Aim of the task
Please output the section of the listing below that opens with the line containing "wrist: (123, 79)" and closes with the line containing "middle dip: (91, 171)", exactly and with nothing else.

(Beginning of Given records)

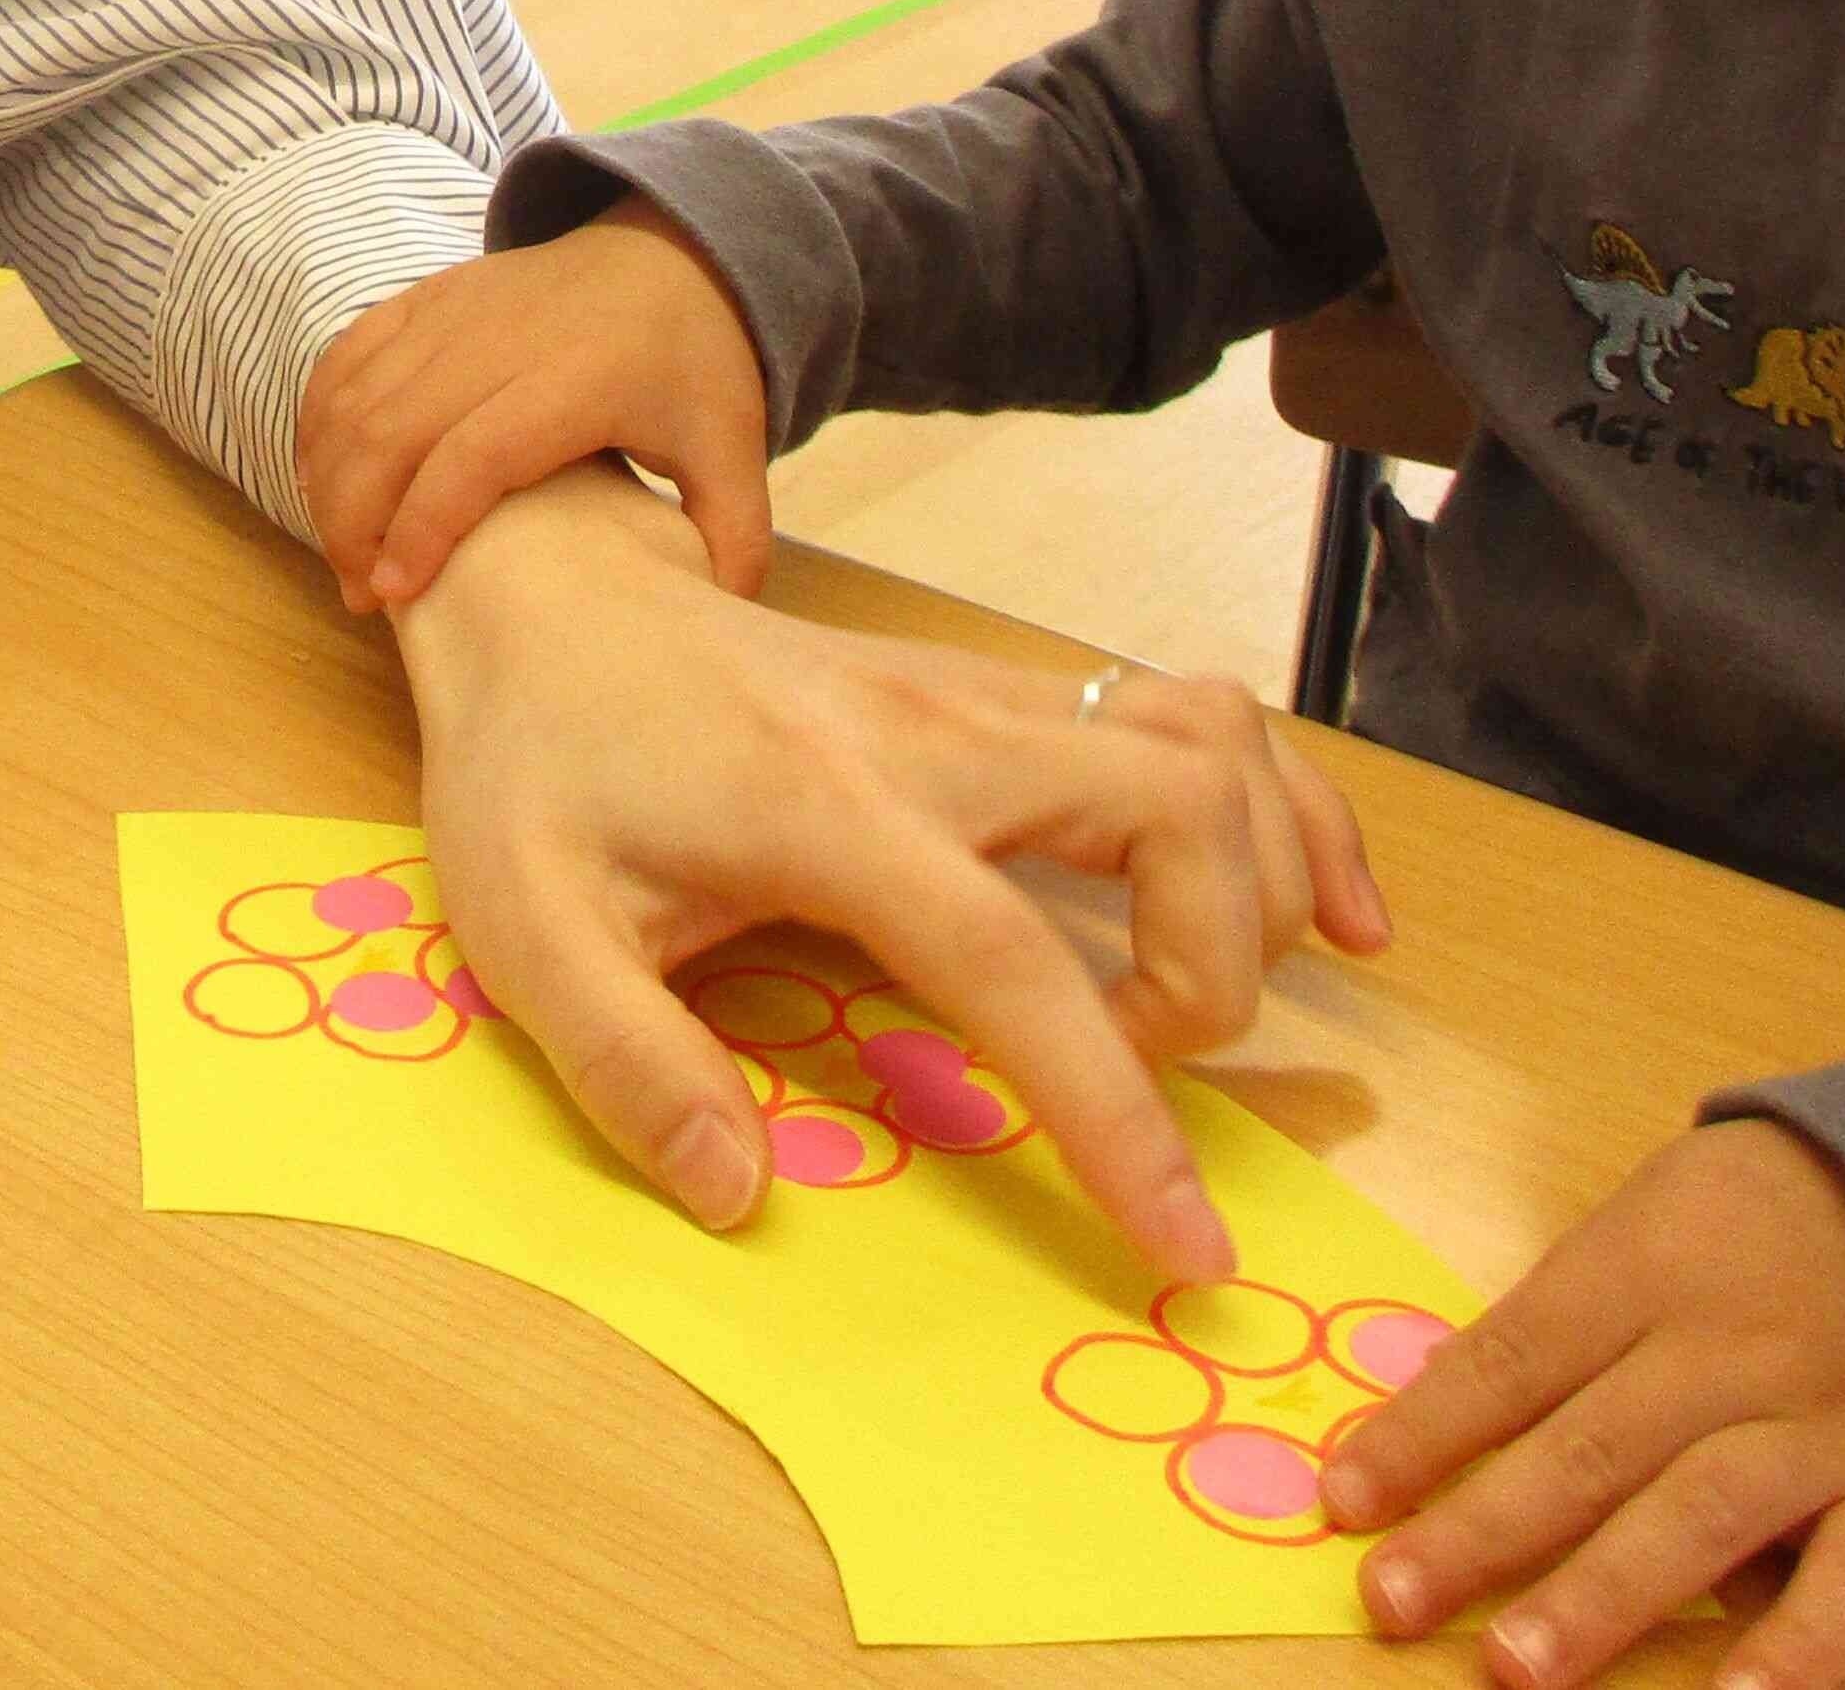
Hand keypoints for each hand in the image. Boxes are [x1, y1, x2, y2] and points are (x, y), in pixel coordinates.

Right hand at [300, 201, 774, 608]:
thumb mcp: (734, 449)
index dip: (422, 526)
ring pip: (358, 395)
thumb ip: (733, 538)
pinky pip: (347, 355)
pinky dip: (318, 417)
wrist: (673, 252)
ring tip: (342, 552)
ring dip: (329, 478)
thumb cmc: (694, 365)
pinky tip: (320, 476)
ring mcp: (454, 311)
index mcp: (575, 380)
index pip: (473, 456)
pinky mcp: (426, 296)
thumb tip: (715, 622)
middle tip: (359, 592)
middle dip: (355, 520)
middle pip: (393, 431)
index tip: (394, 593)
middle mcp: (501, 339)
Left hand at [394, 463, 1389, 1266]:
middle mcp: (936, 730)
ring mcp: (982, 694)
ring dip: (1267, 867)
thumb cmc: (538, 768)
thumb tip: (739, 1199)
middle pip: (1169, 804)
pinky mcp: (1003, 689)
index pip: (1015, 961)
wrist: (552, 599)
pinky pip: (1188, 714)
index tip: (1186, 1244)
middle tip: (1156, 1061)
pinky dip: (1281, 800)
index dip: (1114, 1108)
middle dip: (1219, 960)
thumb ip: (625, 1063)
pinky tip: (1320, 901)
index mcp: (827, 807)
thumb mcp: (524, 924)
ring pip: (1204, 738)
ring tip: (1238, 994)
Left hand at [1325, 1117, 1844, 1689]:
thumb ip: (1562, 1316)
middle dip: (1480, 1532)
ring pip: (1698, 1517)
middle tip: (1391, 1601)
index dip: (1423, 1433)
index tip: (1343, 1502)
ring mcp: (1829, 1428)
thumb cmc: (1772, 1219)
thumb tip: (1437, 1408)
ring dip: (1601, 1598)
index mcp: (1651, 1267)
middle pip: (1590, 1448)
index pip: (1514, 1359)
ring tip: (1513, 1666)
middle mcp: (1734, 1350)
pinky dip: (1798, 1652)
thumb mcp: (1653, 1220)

(End of Given records)
(Beginning of Given records)

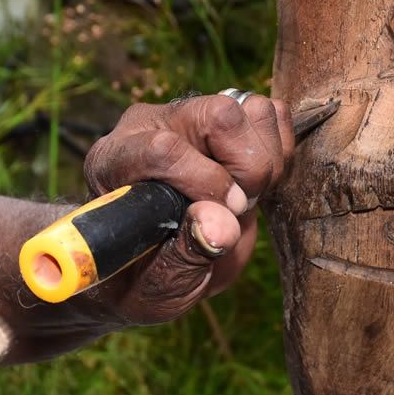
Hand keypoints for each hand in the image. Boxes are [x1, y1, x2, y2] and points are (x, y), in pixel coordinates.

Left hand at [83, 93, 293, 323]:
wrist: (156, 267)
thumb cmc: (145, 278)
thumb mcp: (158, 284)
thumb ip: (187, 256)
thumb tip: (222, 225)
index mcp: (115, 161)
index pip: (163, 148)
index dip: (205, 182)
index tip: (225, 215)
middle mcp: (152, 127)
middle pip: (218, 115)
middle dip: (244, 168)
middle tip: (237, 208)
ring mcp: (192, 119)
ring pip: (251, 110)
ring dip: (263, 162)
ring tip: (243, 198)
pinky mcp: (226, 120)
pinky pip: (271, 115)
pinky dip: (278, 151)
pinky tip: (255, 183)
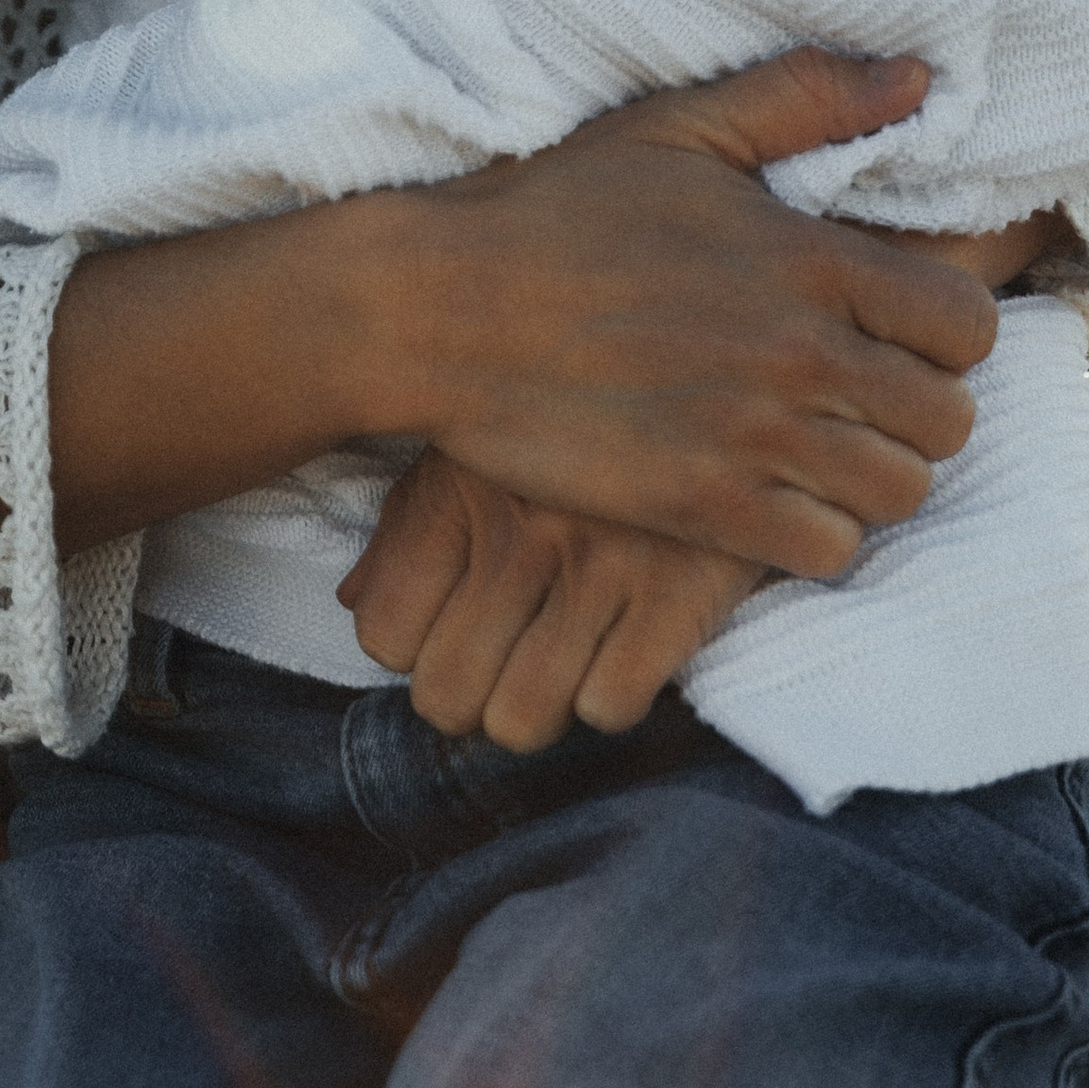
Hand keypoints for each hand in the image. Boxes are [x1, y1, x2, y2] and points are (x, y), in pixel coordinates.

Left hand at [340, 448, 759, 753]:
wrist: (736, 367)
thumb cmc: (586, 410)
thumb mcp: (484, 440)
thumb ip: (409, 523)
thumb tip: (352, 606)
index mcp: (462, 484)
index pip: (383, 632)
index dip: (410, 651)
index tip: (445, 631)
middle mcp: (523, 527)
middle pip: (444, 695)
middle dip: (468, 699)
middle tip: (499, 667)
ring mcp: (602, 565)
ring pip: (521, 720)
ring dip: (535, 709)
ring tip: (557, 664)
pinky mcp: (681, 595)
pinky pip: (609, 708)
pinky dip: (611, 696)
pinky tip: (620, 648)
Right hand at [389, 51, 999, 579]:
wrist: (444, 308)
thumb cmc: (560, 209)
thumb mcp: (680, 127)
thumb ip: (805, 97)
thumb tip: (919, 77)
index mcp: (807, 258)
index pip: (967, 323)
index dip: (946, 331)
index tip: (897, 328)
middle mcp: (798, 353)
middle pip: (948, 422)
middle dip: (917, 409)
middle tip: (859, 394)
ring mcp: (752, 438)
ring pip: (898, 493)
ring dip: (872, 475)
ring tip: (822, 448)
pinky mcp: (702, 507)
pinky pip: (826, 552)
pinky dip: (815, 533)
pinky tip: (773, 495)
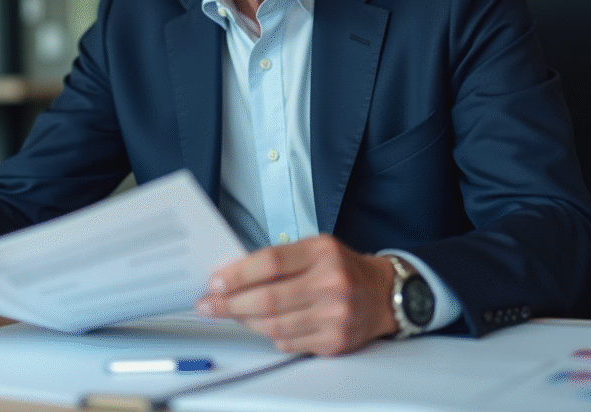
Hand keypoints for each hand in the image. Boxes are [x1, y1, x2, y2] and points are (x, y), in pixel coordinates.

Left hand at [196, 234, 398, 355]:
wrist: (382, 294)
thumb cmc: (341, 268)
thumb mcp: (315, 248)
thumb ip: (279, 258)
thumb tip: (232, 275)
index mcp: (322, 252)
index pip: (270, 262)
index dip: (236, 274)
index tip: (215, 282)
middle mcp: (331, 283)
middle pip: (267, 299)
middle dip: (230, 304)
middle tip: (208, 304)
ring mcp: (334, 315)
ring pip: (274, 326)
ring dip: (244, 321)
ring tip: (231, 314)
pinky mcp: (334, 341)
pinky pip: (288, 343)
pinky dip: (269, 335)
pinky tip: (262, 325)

(End of Given records)
(Beginning of Given records)

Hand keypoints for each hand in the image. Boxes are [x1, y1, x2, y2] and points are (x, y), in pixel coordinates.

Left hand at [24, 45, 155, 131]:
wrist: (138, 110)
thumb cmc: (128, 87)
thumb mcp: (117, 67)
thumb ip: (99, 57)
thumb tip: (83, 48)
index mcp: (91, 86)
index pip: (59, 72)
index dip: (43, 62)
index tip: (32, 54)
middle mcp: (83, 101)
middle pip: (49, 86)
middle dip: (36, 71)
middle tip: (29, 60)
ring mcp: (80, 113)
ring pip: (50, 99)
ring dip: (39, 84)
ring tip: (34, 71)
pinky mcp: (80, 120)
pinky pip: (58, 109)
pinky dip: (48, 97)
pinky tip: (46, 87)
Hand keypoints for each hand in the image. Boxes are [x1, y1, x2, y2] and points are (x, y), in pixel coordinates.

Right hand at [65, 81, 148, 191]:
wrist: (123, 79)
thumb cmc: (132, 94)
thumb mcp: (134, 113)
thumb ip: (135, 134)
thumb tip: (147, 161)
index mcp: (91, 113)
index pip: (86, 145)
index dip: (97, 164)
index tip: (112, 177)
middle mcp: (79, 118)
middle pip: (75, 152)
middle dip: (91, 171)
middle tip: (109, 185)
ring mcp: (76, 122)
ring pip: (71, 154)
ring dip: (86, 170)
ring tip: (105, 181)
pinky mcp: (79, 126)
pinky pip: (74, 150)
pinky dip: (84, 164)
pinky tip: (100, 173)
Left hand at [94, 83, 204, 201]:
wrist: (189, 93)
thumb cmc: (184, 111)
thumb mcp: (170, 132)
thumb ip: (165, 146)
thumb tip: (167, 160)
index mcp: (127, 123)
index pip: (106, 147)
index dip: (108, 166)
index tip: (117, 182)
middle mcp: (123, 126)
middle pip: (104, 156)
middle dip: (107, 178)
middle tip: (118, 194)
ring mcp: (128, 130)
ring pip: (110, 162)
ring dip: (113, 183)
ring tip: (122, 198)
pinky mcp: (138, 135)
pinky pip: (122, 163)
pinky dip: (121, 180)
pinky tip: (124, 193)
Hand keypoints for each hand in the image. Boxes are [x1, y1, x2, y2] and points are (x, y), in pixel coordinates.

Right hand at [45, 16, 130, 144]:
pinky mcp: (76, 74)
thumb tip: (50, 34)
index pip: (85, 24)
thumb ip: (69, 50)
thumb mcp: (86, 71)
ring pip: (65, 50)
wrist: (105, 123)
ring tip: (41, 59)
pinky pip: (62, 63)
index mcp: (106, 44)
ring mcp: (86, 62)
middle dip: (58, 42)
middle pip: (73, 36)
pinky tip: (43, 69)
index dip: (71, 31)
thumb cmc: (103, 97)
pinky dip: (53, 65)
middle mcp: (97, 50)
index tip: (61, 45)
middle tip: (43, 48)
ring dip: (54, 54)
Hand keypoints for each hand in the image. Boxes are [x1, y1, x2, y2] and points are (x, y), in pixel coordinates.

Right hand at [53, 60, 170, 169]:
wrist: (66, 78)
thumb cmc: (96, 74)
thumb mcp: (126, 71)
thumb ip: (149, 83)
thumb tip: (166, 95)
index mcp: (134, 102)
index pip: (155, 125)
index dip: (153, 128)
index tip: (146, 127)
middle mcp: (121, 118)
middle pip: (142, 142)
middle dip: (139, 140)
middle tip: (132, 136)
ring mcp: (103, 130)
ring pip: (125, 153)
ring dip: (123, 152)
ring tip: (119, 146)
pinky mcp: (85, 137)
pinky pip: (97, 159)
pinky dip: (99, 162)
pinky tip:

(End of Given records)

Response for this exercise
wrist: (123, 79)
thumb cmc: (132, 94)
thumb mcp: (134, 113)
thumb ip: (135, 134)
thumb tip: (147, 161)
index mcp: (91, 113)
index pip: (86, 145)
index dip: (97, 164)
index tip: (112, 177)
middle mcp: (79, 118)
middle pip: (75, 152)
middle dip: (91, 171)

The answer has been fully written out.